▶ **Selection**
______________________________
FUSK is 100% contemporary jazz, catapulted forward by the creative ingenuity of the band members; these are players who have something to say! The music is intensive, joyous. It grabs you, as it expands out of its musical roots and takes off and into the open air.
FUSK takes up a wide field of play, and this adventurous quartet doesn’t like to be fenced in. It all begins with the members of a band that has been in existence for some ten years. “The Jig Is Up” is FUSK’s fourth album. Trumpet (now with a new band member, the amazing Polish musician, Tomasz Dabrowski), bass clarinet/clarinet (Rudi Mahall), bass (Andreas Lang), and drums: It’s a band that reminds you of such breakthrough bands of the early 1960’s as the classic Ornette Coleman Quartet, the New York Art Quartet, or Archie Shepp’s early quartet with trumpeter Bill Dixon. At first listen they sound a bit retro, indicative of the revolutionary fervor of the time. But straightaway you sense there’s something deeper here, something playful, with an understated humor that transports history into the present.
______________________________
▶ **Task requirements**
1 > Turn the paragraph of the text on FUSK that begins "FUSK takes up a wide field of play" into a short list that keeps its main facts.
2 > Resume the text on FUSK after its last sentence.
The records have nothing to do with this work.

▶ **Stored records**
______________________________
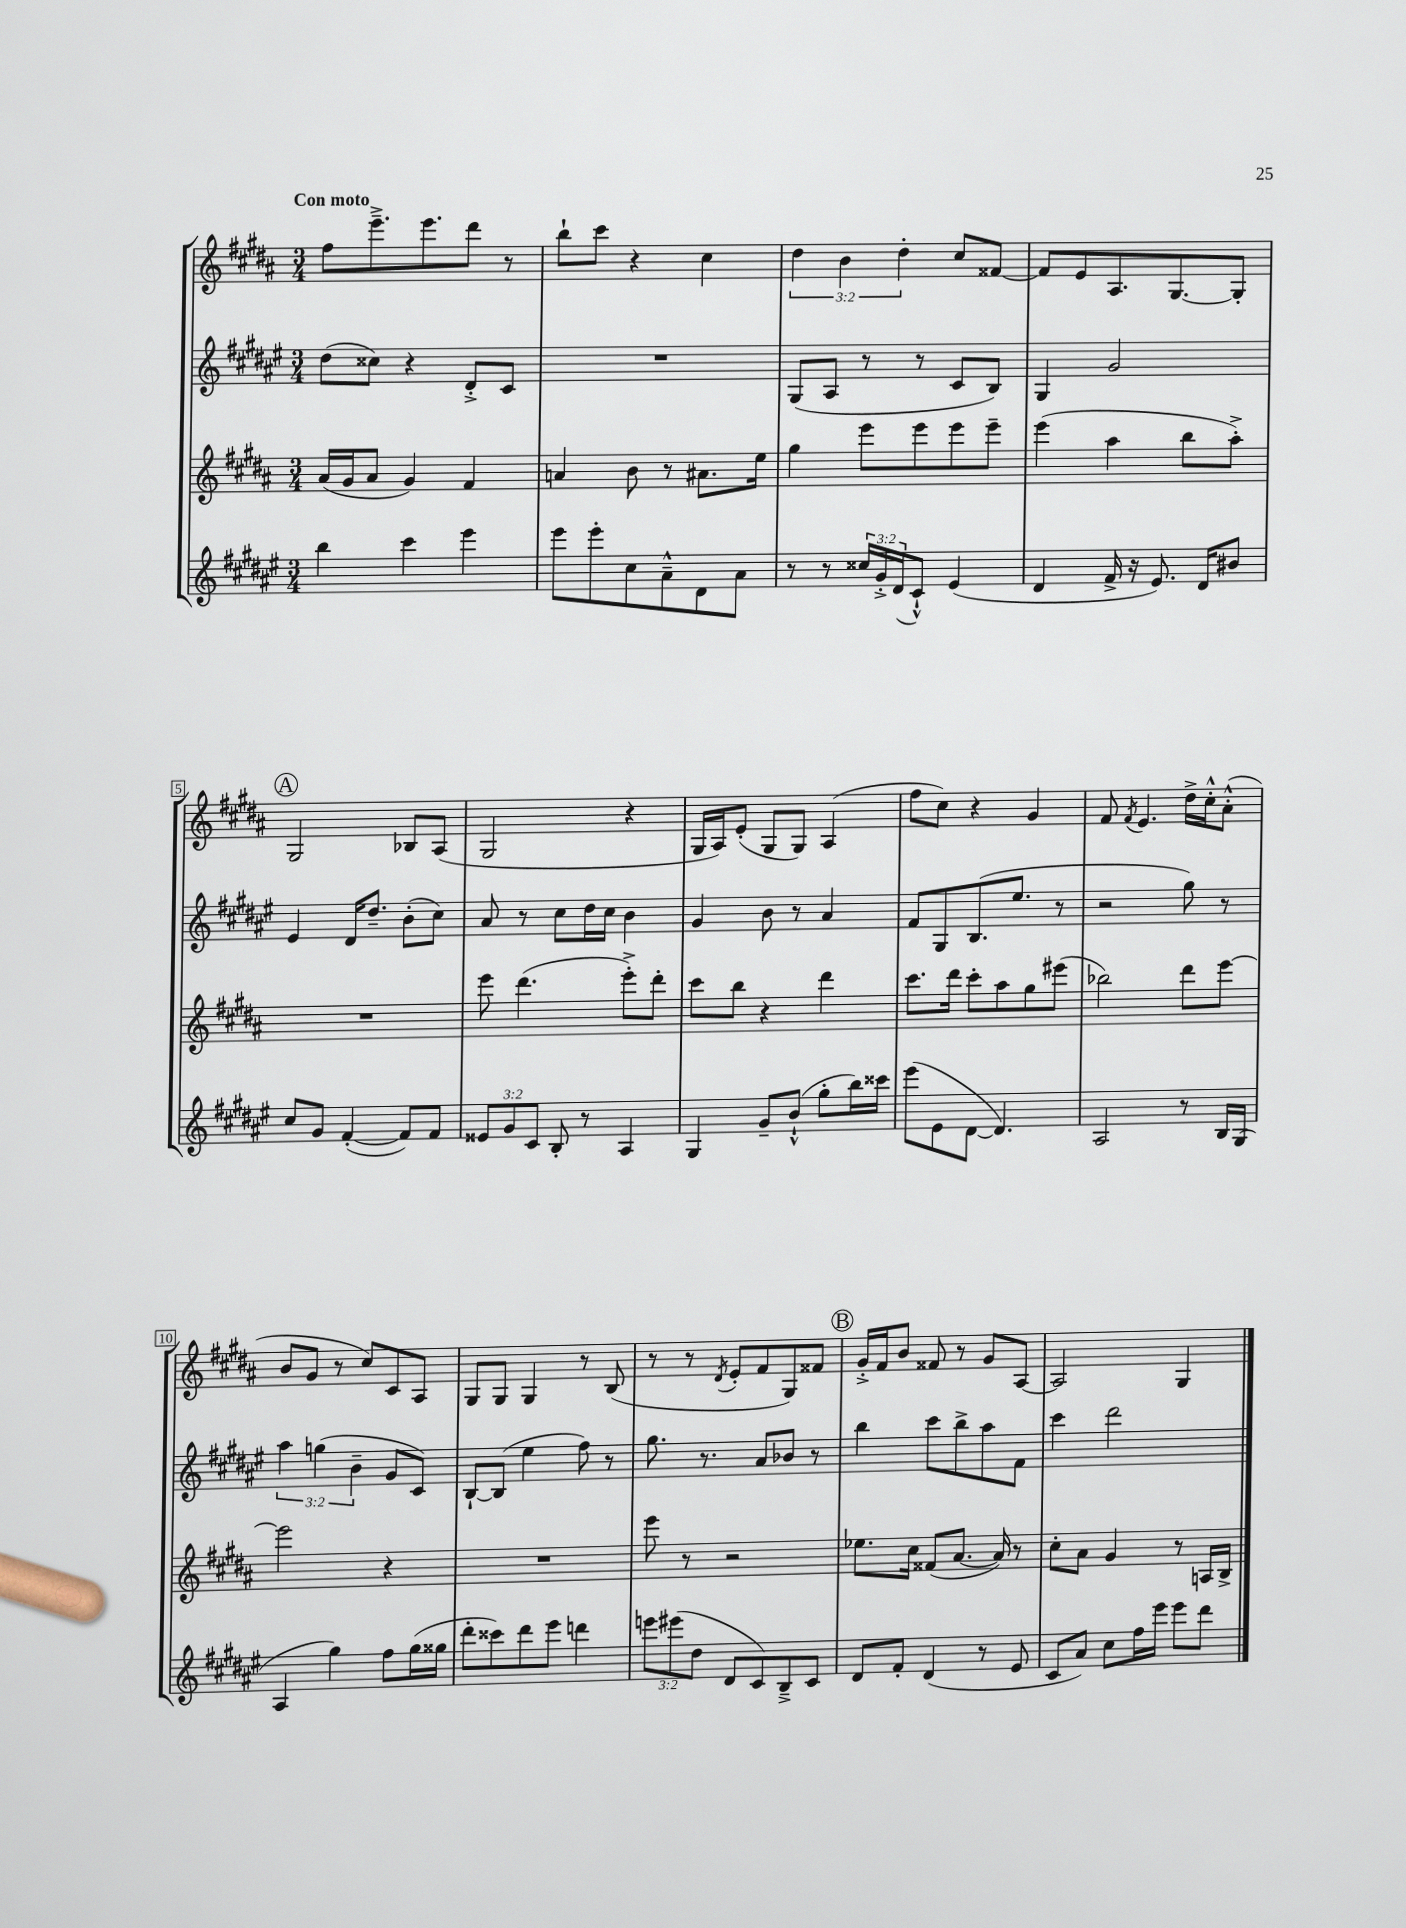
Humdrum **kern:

**kern	**kern	**kern	**kern
*staff4	*staff3	*staff2	*staff1
*clefG2	*clefG2	*clefG2	*clefG2
*k[f#c#g#d#a#e#]	*k[f#c#g#d#a#]	*k[f#c#g#d#a#e#]	*k[f#c#g#d#a#]
*M3/4	*M3/4	*M3/4	*M3/4
4bb	(16a#	(8dd#	8ff#
.	16g#	.	.
.	8a#	8cc##)	8.eee~^
4ccc#	4g#)	4r	.
.	.	.	8.eee
4eee#	4f#	8d#'^	8ddd#
.	.	8c#	8r
=	=	=	=
8eee#	4a	2.r	8bb`
8eee#'	.	.	8ccc#
8cc#	8b	.	4r
8a#~^^	8r	.	.
8d#	8.a#	.	4cc#
8a#	.	.	.
.	16ee	.	.
=	=	=	=
8r	4gg#	(8G#	6dd#
8r	.	8A#	.
.	.	.	6b
24cc##	8eee	8r	.
24g#'^	.	.	.
(24d#	.	.	6dd#'
8c#`^^)	8eee	8r	.
(4e#	8eee	8c#	8cc#
.	8eee~	8B)	[8f##
=	=	=	=
4d#	(4eee	4G#	8f##]
.	.	.	8e
16f#^	4aa#	2g#	8.A#
16r	.	.	.
8.e#)	.	.	.
.	.	.	[8.G#
.	8bb	.	.
16d#	.	.	.
8b#	8aa#'^)	.	8G#']
=	=	=	=
8cc#	2.r	4e#	2G#
8g#	.	.	.
([4f#'	.	16d#	.
.	.	8.dd#~	.
8f#])	.	(8b'	8B-
8f#	.	8cc#)	(8A#
=	=	=	=
12e##	8eee	8a#	2G#
12g#	.	.	.
.	(4.ddd#	8r	.
12c#	.	.	.
8B'	.	8cc#	.
8r	.	16dd#	.
.	.	16cc#	.
4A#	8eee'^)	4b	4r
.	8ddd#'	.	.
=	=	=	=
4G#	8ccc#	4g#	16G#
.	.	.	16A#)
.	8bb	.	(8e'
8g#~	4r	8b	8G#
(8b`^^	.	8r	8G#)
8gg#'	4ddd#	4a#	(4A#
16bb)	.	.	.
16ccc##	.	.	.
=	=	=	=
(8eee#	8.ccc#	8f#	8ff#
8e#	.	8G#	8cc#)
.	16ddd#	.	.
[8d#	8ccc#'	(8.B	4r
4.d#])	8aa#	.	.
.	.	8.ee#	.
.	8gg#	.	4g#
.	(8eee#	8r	.
=	=	=	=
2A#	2bb-)	2r	8f#
.	.	.	8qf#
.	.	.	4.e
8r	8ddd#	8gg#)	16dd#^
.	.	.	16cc#'^^
16B	[8eee	8r	(8a#'^^
(16G#	.	.	.
=	=	=	=
4A#	2eee]	6aa#	8b
.	.	.	8g#
.	.	(6gg	.
4gg#)	.	.	8r
.	.	6b~	.
.	.	.	8cc#)
8ff#	4r	8g#	8c#
(16gg#	.	8c#)	8A#
16gg##	.	.	.
=	=	=	=
8ddd#'	2.r	[8B`	8G#
8ccc##)	.	(8B]	8G#
8ddd#	.	4ee#	4G#
8eee#	.	.	.
4ddd	.	8ff#)	8r
.	.	8r	(8B
=	=	=	=
12eee	8eee	8.gg#	8r
(12eee#	.	.	.
.	8r	.	8r
12dd#	.	.	.
.	.	8.r	.
.	.	.	8qd#
8d#	2r	.	8e'
8c#)	.	8a#	8f#
8B~^	.	8b-	8G#)
8c#	.	8r	8f##
=	=	=	=
8d#	8.ee-	4bb	16g#'^
.	.	.	16f#
8f#'	.	.	8b
.	16cc#	.	.
(4d#	(8f##	8ccc#	8f##
.	[8.a#	8bb^	8r
8r	.	8aa#	8g#
.	16a#])	.	.
8e#	8r	8f#	[8A#
=	=	=	=
8c#	8cc#'	4ccc#	2A#]
8a#)	8a#	.	.
8cc#	4g#	2ddd#	.
16ff#	.	.	.
16eee#	.	.	.
8eee#	8r	.	4G#
8ddd#	16A	.	.
.	16B^	.	.
==	==	==	==
*-	*-	*-	*-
______________________________
▶ **Outputs**
1 >
- FUSK is an adventurous quartet that covers a wide range and resists limits.
- The band has existed for about ten years.
- "The Jig Is Up" is its fourth album.
- Lineup: trumpet (new member Tomasz Dabrowski, from Poland), bass clarinet/clarinet (Rudi Mahall), bass (Andreas Lang), and drums.
- It recalls early-1960s breakthrough bands such as the classic Ornette Coleman Quartet, the New York Art Quartet, and Archie Shepp's early quartet with trumpeter Bill Dixon.
- At first it sounds a bit retro, reflecting that era's revolutionary fervor.
- On closer listening it shows something deeper: playfulness and understated humor that bring history into the present.

2 >
Despite their complexity, the compositions are far from obtrusive. FUSK evinces an amazing lightness in their play – there’s an edge to the tempos and a synergy between the two horns. That may sound like blue light (high speed) driving, like a club in which you’d love to spend the evening, like big city street scenes, like an enchanted past with imprints in the here and now. It is intensive, joyous music with a melodic incisiveness. It grabs you. Expanding out of its musical roots, it takes off into the open air, as it constructs and deconstructs the musical material in the same breath.
This acoustic band has fun with the album’s feel of freewheeling swing. There’s often a tongue-in-cheek attitude to the music’s mercurial, gripping shifts and turns. It’s fresh music that plays around with the sounds we are used to hearing, as the musicians tip their hats to the past while at the same time blasting through traditional styles.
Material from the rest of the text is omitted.